Our Experimental Station is the site of many of our most important innovations and it also represents perhaps a third of our total technology work.

You can see that we have moved globally, first into Canada, where our Kingston centre has been operating for 50 years. It is the site for many of our process innovations in chemical engineering. The Meyrin centre, in Switzerland, was opened in the late 1980s. I had the privilege of being the second director of that laboratory. Wuppertal, in Germany, is the centre for our coatings technologies, which arrived in DuPont via acquisition in 1999.

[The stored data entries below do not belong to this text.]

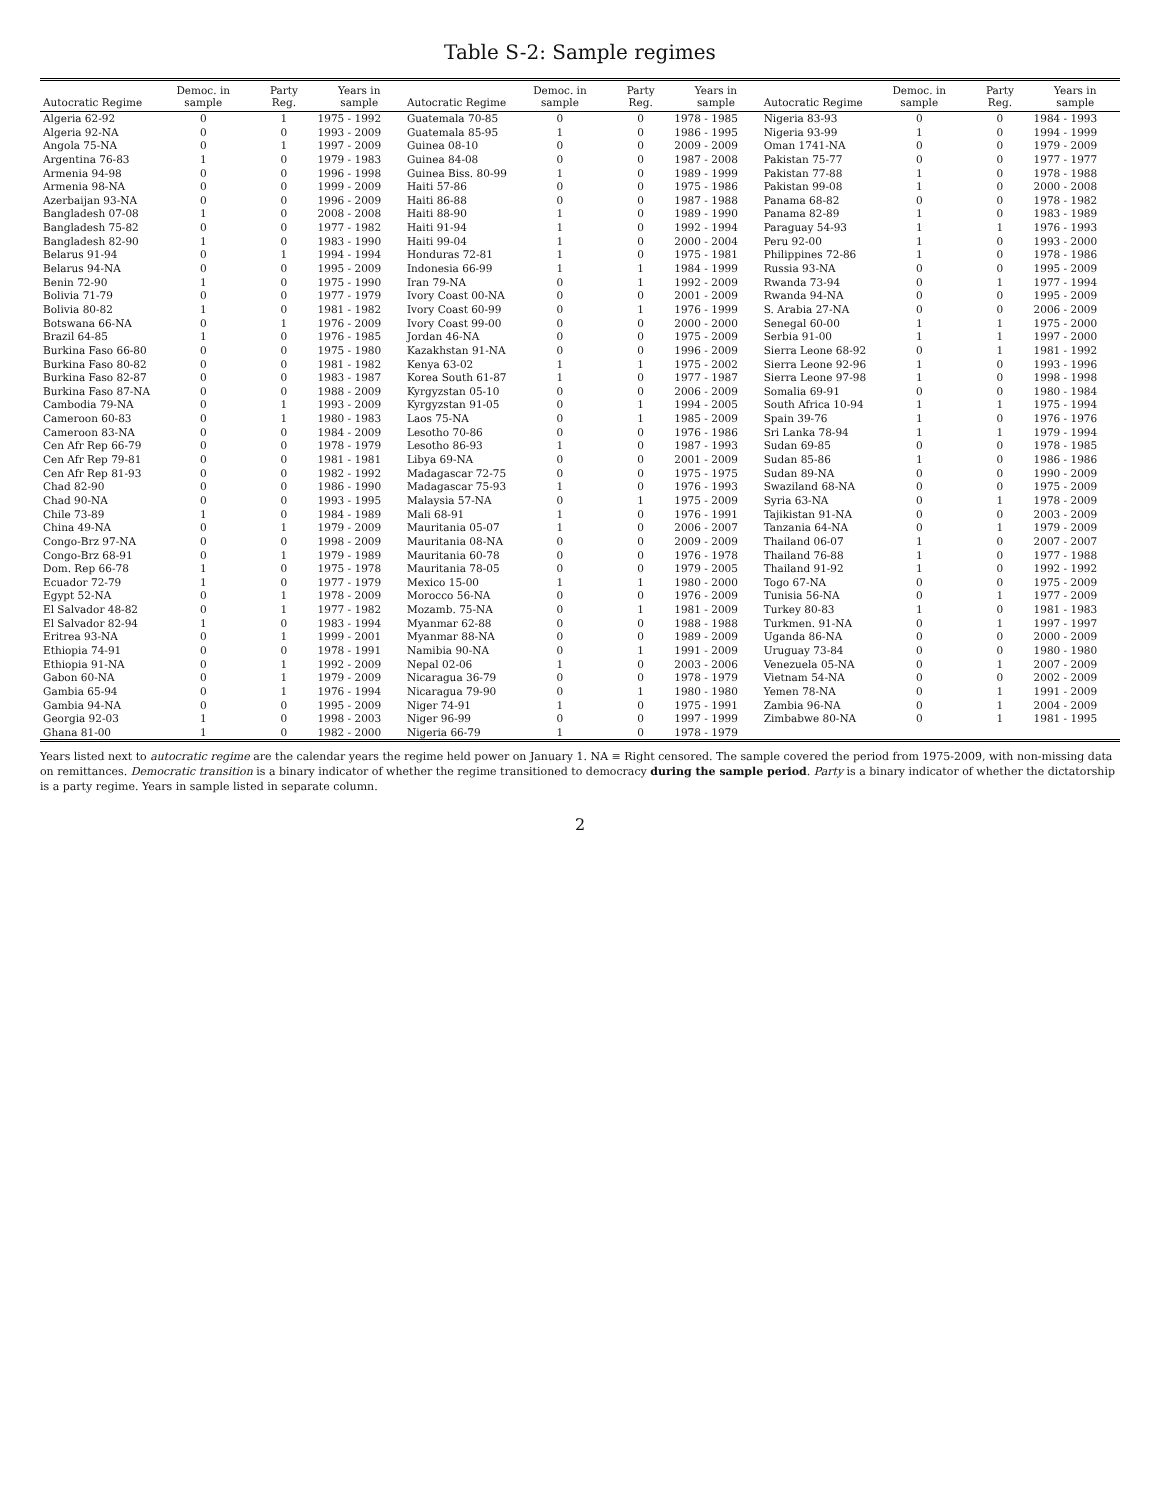Table S-2: Sample regimes
| Autocratic Regime | Democ. in sample | Party Reg. | Years in sample | Autocratic Regime | Democ. in sample | Party Reg. | Years in sample | Autocratic Regime | Democ. in sample | Party Reg. | Years in sample |
| --- | --- | --- | --- | --- | --- | --- | --- | --- | --- | --- | --- |
| Algeria 62-92 | 0 | 1 | 1975 - 1992 | Guatemala 70-85 | 0 | 0 | 1978 - 1985 | Nigeria 83-93 | 0 | 0 | 1984 - 1993 |
| Algeria 92-NA | 0 | 0 | 1993 - 2009 | Guatemala 85-95 | 1 | 0 | 1986 - 1995 | Nigeria 93-99 | 1 | 0 | 1994 - 1999 |
| Angola 75-NA | 0 | 1 | 1997 - 2009 | Guinea 08-10 | 0 | 0 | 2009 - 2009 | Oman 1741-NA | 0 | 0 | 1979 - 2009 |
| Argentina 76-83 | 1 | 0 | 1979 - 1983 | Guinea 84-08 | 0 | 0 | 1987 - 2008 | Pakistan 75-77 | 0 | 0 | 1977 - 1977 |
| Armenia 94-98 | 0 | 0 | 1996 - 1998 | Guinea Biss. 80-99 | 1 | 0 | 1989 - 1999 | Pakistan 77-88 | 1 | 0 | 1978 - 1988 |
| Armenia 98-NA | 0 | 0 | 1999 - 2009 | Haiti 57-86 | 0 | 0 | 1975 - 1986 | Pakistan 99-08 | 1 | 0 | 2000 - 2008 |
| Azerbaijan 93-NA | 0 | 0 | 1996 - 2009 | Haiti 86-88 | 0 | 0 | 1987 - 1988 | Panama 68-82 | 0 | 0 | 1978 - 1982 |
| Bangladesh 07-08 | 1 | 0 | 2008 - 2008 | Haiti 88-90 | 1 | 0 | 1989 - 1990 | Panama 82-89 | 1 | 0 | 1983 - 1989 |
| Bangladesh 75-82 | 0 | 0 | 1977 - 1982 | Haiti 91-94 | 1 | 0 | 1992 - 1994 | Paraguay 54-93 | 1 | 1 | 1976 - 1993 |
| Bangladesh 82-90 | 1 | 0 | 1983 - 1990 | Haiti 99-04 | 1 | 0 | 2000 - 2004 | Peru 92-00 | 1 | 0 | 1993 - 2000 |
| Belarus 91-94 | 0 | 1 | 1994 - 1994 | Honduras 72-81 | 1 | 0 | 1975 - 1981 | Philippines 72-86 | 1 | 0 | 1978 - 1986 |
| Belarus 94-NA | 0 | 0 | 1995 - 2009 | Indonesia 66-99 | 1 | 1 | 1984 - 1999 | Russia 93-NA | 0 | 0 | 1995 - 2009 |
| Benin 72-90 | 1 | 0 | 1975 - 1990 | Iran 79-NA | 0 | 1 | 1992 - 2009 | Rwanda 73-94 | 0 | 1 | 1977 - 1994 |
| Bolivia 71-79 | 0 | 0 | 1977 - 1979 | Ivory Coast 00-NA | 0 | 0 | 2001 - 2009 | Rwanda 94-NA | 0 | 0 | 1995 - 2009 |
| Bolivia 80-82 | 1 | 0 | 1981 - 1982 | Ivory Coast 60-99 | 0 | 1 | 1976 - 1999 | S. Arabia 27-NA | 0 | 0 | 2006 - 2009 |
| Botswana 66-NA | 0 | 1 | 1976 - 2009 | Ivory Coast 99-00 | 0 | 0 | 2000 - 2000 | Senegal 60-00 | 1 | 1 | 1975 - 2000 |
| Brazil 64-85 | 1 | 0 | 1976 - 1985 | Jordan 46-NA | 0 | 0 | 1975 - 2009 | Serbia 91-00 | 1 | 1 | 1997 - 2000 |
| Burkina Faso 66-80 | 0 | 0 | 1975 - 1980 | Kazakhstan 91-NA | 0 | 0 | 1996 - 2009 | Sierra Leone 68-92 | 0 | 1 | 1981 - 1992 |
| Burkina Faso 80-82 | 0 | 0 | 1981 - 1982 | Kenya 63-02 | 1 | 1 | 1975 - 2002 | Sierra Leone 92-96 | 1 | 0 | 1993 - 1996 |
| Burkina Faso 82-87 | 0 | 0 | 1983 - 1987 | Korea South 61-87 | 1 | 0 | 1977 - 1987 | Sierra Leone 97-98 | 1 | 0 | 1998 - 1998 |
| Burkina Faso 87-NA | 0 | 0 | 1988 - 2009 | Kyrgyzstan 05-10 | 0 | 0 | 2006 - 2009 | Somalia 69-91 | 0 | 0 | 1980 - 1984 |
| Cambodia 79-NA | 0 | 1 | 1993 - 2009 | Kyrgyzstan 91-05 | 0 | 1 | 1994 - 2005 | South Africa 10-94 | 1 | 1 | 1975 - 1994 |
| Cameroon 60-83 | 0 | 1 | 1980 - 1983 | Laos 75-NA | 0 | 1 | 1985 - 2009 | Spain 39-76 | 1 | 0 | 1976 - 1976 |
| Cameroon 83-NA | 0 | 0 | 1984 - 2009 | Lesotho 70-86 | 0 | 0 | 1976 - 1986 | Sri Lanka 78-94 | 1 | 1 | 1979 - 1994 |
| Cen Afr Rep 66-79 | 0 | 0 | 1978 - 1979 | Lesotho 86-93 | 1 | 0 | 1987 - 1993 | Sudan 69-85 | 0 | 0 | 1978 - 1985 |
| Cen Afr Rep 79-81 | 0 | 0 | 1981 - 1981 | Libya 69-NA | 0 | 0 | 2001 - 2009 | Sudan 85-86 | 1 | 0 | 1986 - 1986 |
| Cen Afr Rep 81-93 | 0 | 0 | 1982 - 1992 | Madagascar 72-75 | 0 | 0 | 1975 - 1975 | Sudan 89-NA | 0 | 0 | 1990 - 2009 |
| Chad 82-90 | 0 | 0 | 1986 - 1990 | Madagascar 75-93 | 1 | 0 | 1976 - 1993 | Swaziland 68-NA | 0 | 0 | 1975 - 2009 |
| Chad 90-NA | 0 | 0 | 1993 - 1995 | Malaysia 57-NA | 0 | 1 | 1975 - 2009 | Syria 63-NA | 0 | 1 | 1978 - 2009 |
| Chile 73-89 | 1 | 0 | 1984 - 1989 | Mali 68-91 | 1 | 0 | 1976 - 1991 | Tajikistan 91-NA | 0 | 0 | 2003 - 2009 |
| China 49-NA | 0 | 1 | 1979 - 2009 | Mauritania 05-07 | 1 | 0 | 2006 - 2007 | Tanzania 64-NA | 0 | 1 | 1979 - 2009 |
| Congo-Brz 97-NA | 0 | 0 | 1998 - 2009 | Mauritania 08-NA | 0 | 0 | 2009 - 2009 | Thailand 06-07 | 1 | 0 | 2007 - 2007 |
| Congo-Brz 68-91 | 0 | 1 | 1979 - 1989 | Mauritania 60-78 | 0 | 0 | 1976 - 1978 | Thailand 76-88 | 1 | 0 | 1977 - 1988 |
| Dom. Rep 66-78 | 1 | 0 | 1975 - 1978 | Mauritania 78-05 | 0 | 0 | 1979 - 2005 | Thailand 91-92 | 1 | 0 | 1992 - 1992 |
| Ecuador 72-79 | 1 | 0 | 1977 - 1979 | Mexico 15-00 | 1 | 1 | 1980 - 2000 | Togo 67-NA | 0 | 0 | 1975 - 2009 |
| Egypt 52-NA | 0 | 1 | 1978 - 2009 | Morocco 56-NA | 0 | 0 | 1976 - 2009 | Tunisia 56-NA | 0 | 1 | 1977 - 2009 |
| El Salvador 48-82 | 0 | 1 | 1977 - 1982 | Mozamb. 75-NA | 0 | 1 | 1981 - 2009 | Turkey 80-83 | 1 | 0 | 1981 - 1983 |
| El Salvador 82-94 | 1 | 0 | 1983 - 1994 | Myanmar 62-88 | 0 | 0 | 1988 - 1988 | Turkmen. 91-NA | 0 | 1 | 1997 - 1997 |
| Eritrea 93-NA | 0 | 1 | 1999 - 2001 | Myanmar 88-NA | 0 | 0 | 1989 - 2009 | Uganda 86-NA | 0 | 0 | 2000 - 2009 |
| Ethiopia 74-91 | 0 | 0 | 1978 - 1991 | Namibia 90-NA | 0 | 1 | 1991 - 2009 | Uruguay 73-84 | 0 | 0 | 1980 - 1980 |
| Ethiopia 91-NA | 0 | 1 | 1992 - 2009 | Nepal 02-06 | 1 | 0 | 2003 - 2006 | Venezuela 05-NA | 0 | 1 | 2007 - 2009 |
| Gabon 60-NA | 0 | 1 | 1979 - 2009 | Nicaragua 36-79 | 0 | 0 | 1978 - 1979 | Vietnam 54-NA | 0 | 0 | 2002 - 2009 |
| Gambia 65-94 | 0 | 1 | 1976 - 1994 | Nicaragua 79-90 | 0 | 1 | 1980 - 1980 | Yemen 78-NA | 0 | 1 | 1991 - 2009 |
| Gambia 94-NA | 0 | 0 | 1995 - 2009 | Niger 74-91 | 1 | 0 | 1975 - 1991 | Zambia 96-NA | 0 | 1 | 2004 - 2009 |
| Georgia 92-03 | 1 | 0 | 1998 - 2003 | Niger 96-99 | 0 | 0 | 1997 - 1999 | Zimbabwe 80-NA | 0 | 1 | 1981 - 1995 |
| Ghana 81-00 | 1 | 0 | 1982 - 2000 | Nigeria 66-79 | 1 | 0 | 1978 - 1979 | | | | |
Years listed next to autocratic regime are the calendar years the regime held power on January 1. NA ≡ Right censored. The sample covered the period from 1975-2009, with non-missing data on remittances. Democratic transition is a binary indicator of whether the regime transitioned to democracy during the sample period. Party is a binary indicator of whether the dictatorship is a party regime. Years in sample listed in separate column.
2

As you can see, our recent laboratories have been established in the Asia Pacific region. In early 2005 we opened our first major research centre in Shanghai, China - in the Zhangjiang High-Technology Park, for any of you who are familiar with that region. We have about 200 researchers there and we are already in phase 2 of expansion of that facility. That same year we opened a small research presence in Korea to meet the needs of our electronics customers there, and the following year, 2006, we opened in Hsinchu, in the northern part of Taiwan, again specifically dedicated to our customers in the electronics industry. Just last month we announced our intent to build a major knowledge centre, as we are calling it, in Hyderabad, India. The focus of this will be ag biotech, initially; research in other areas; technical support to our customers in India; and also a centre for our engineering activities in some of our information technology activities. In total it will be a large centre, housing 500 to 1000 people. So we continue to expand globally.

I must point out that in Australia we have a small technical centre founded by Mr Leo Hyde, who is sitting in the back of the room this evening. It provides very important technical support to our customers here in Australia.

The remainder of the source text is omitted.